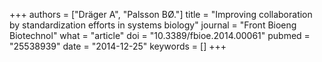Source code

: +++
authors = ["Dräger A", "Palsson BØ."]
title = "Improving collaboration by standardization efforts in systems biology"
journal = "Front Bioeng Biotechnol"
what = "article"
doi = "10.3389/fbioe.2014.00061"
pubmed = "25538939"
date = "2014-12-25"
keywords = []
+++

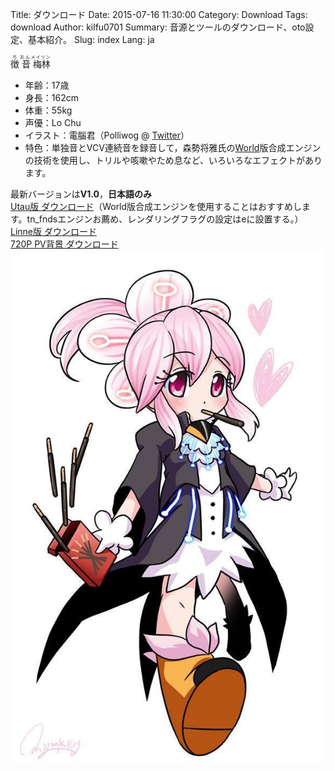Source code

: Title: ダウンロード
Date: 2015-07-16 11:30:00
Category: Download
Tags: download
Author: kilfu0701
Summary: 音源とツールのダウンロード、oto設定、基本紹介。
Slug: index
Lang: ja

<div>
  <div class="clearfix">
    <div class="p-left">
      <div class="sub-lead-title">
        <ruby>
            徴 <rp>(</rp><rt>ち</rt><rp>)</rp>
            音 <rp>(</rp><rt>おん</rt><rp>)</rp>
            梅林 <rp>(</rp><rt>メイリン</rt><rp>)</rp>
        </ruby>
      </div>
      <ul class="listview">
        <li><span class="list-title">年齢：</span>17歳</li>
        <li><span class="list-title">身長：</span>162cm</li>
        <li><span class="list-title">体重：</span>55kg</li>
        <li><span class="list-title">声優：</span>Lo Chu</li>
        <li><span class="list-title">イラスト：</span>電腦君（Polliwog @ <a href="https://twitter.com/ecbpolliwog" target="_blank">Twitter</a>）</li>
        <li><span class="list-title">特色：</span>単独音とVCV連続音を録音して，森勢将雅氏の<a href="http://ml.cs.yamanashi.ac.jp/world/" target="_blank">World</a>版合成エンジンの技術を使用し、トリルや咳嗽やため息など、いろいろなエフェクトがあります。</li>
      </ul>
      <div class="pad10">最新バージョンは<b>V1.0</b>，<b>日本語のみ</b></div>
      <div class="pad10">
        <div><a href="https://www.dropbox.com/s/sjyymd0cgk85zcy/ChiOnMeiLin-V1.zip?dl=0" target="_blank">Utau版 ダウンロード</a>（World版合成エンジンを使用することはおすすめします。tn_fndsエンジンお薦め、レンダリングフラグの設定はeに設置する。）</div>
        <div><a href="https://www.dropbox.com/s/eofcjjr5vhlwkot/ZhiYinMeiLin-V1.zip?dl=0" target="_blank">Linne版 ダウンロード</a></div>
        <div><a href="/theme/img/song_background_720p_1024.png" download="song_background_720p_1024.png" title="">720P PV背景 ダウンロード</a></div>
      </div>
    </div>
    <div class="p-right">
      <img src="/theme/img/meilin_01.jpg">
    </div>
  </div>
</div>
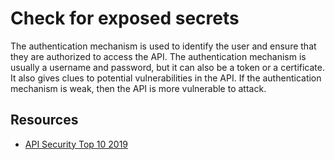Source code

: # Check for exposed secrets

The authentication mechanism is used to identify the user and ensure that they are authorized to access the API. 
The authentication mechanism is usually a username and password, but it can also be a token or a certificate. 
It also gives clues to potential vulnerabilities in the API. If the authentication mechanism is weak, then the 
API is more vulnerable to attack.

## Resources

* [API Security Top 10 2019](https://owasp.org/www-project-api-security/)
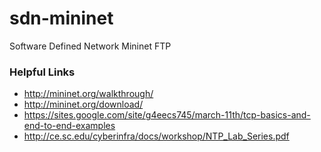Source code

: # sdn-mininet
Software Defined Network Mininet FTP


### Helpful Links
- http://mininet.org/walkthrough/
- http://mininet.org/download/
- https://sites.google.com/site/g4eecs745/march-11th/tcp-basics-and-end-to-end-examples
- http://ce.sc.edu/cyberinfra/docs/workshop/NTP_Lab_Series.pdf
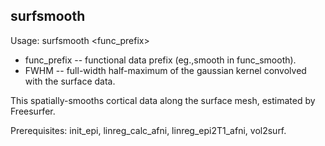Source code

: surfsmooth
----------
Usage: surfsmooth <func_prefix> <FWHM>

+ func_prefix -- functional data prefix (eg.,smooth in func_smooth). 
+ FWHM -- full-width half-maximum of the gaussian kernel convolved with the surface data.

This spatially-smooths cortical data along the surface mesh, estimated by Freesurfer.

Prerequisites: init_epi, linreg_calc_afni, linreg_epi2T1_afni, vol2surf.
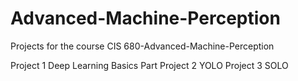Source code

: # Advanced-Machine-Perception
Projects for the course CIS 680-Advanced-Machine-Perception

Project 1 Deep Learning Basics Part
Project 2 YOLO 
Project 3 SOLO 
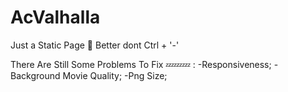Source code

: # AcValhalla
Just a Static Page
🤏 Better dont Ctrl + '-'

There Are Still Some Problems To Fix 💤💤💤 :
-Responsiveness;
-Background Movie Quality;
-Png Size;
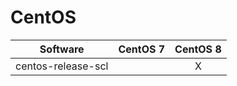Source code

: # CentOS

| Software | CentOS 7 | CentOS 8 |
| ---- | :----: | :----: |
| centos-release-scl |  | X |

____

Instruction >> Given the records above, return the lines starting at the one that holds "- http://mininet.org/walkthrough/" and ending at the one that holds "(eg.,smooth in func_smooth).", exactly, and nothing besides; leave every picture out.

Exercise output >>
- http://mininet.org/walkthrough/
- http://mininet.org/download/
- https://sites.google.com/site/g4eecs745/march-11th/tcp-basics-and-end-to-end-examples
- http://ce.sc.edu/cyberinfra/docs/workshop/NTP_Lab_Series.pdf
Source code

: surfsmooth
----------
Usage: surfsmooth <func_prefix> <FWHM>

+ func_prefix -- functional data prefix (eg.,smooth in func_smooth). 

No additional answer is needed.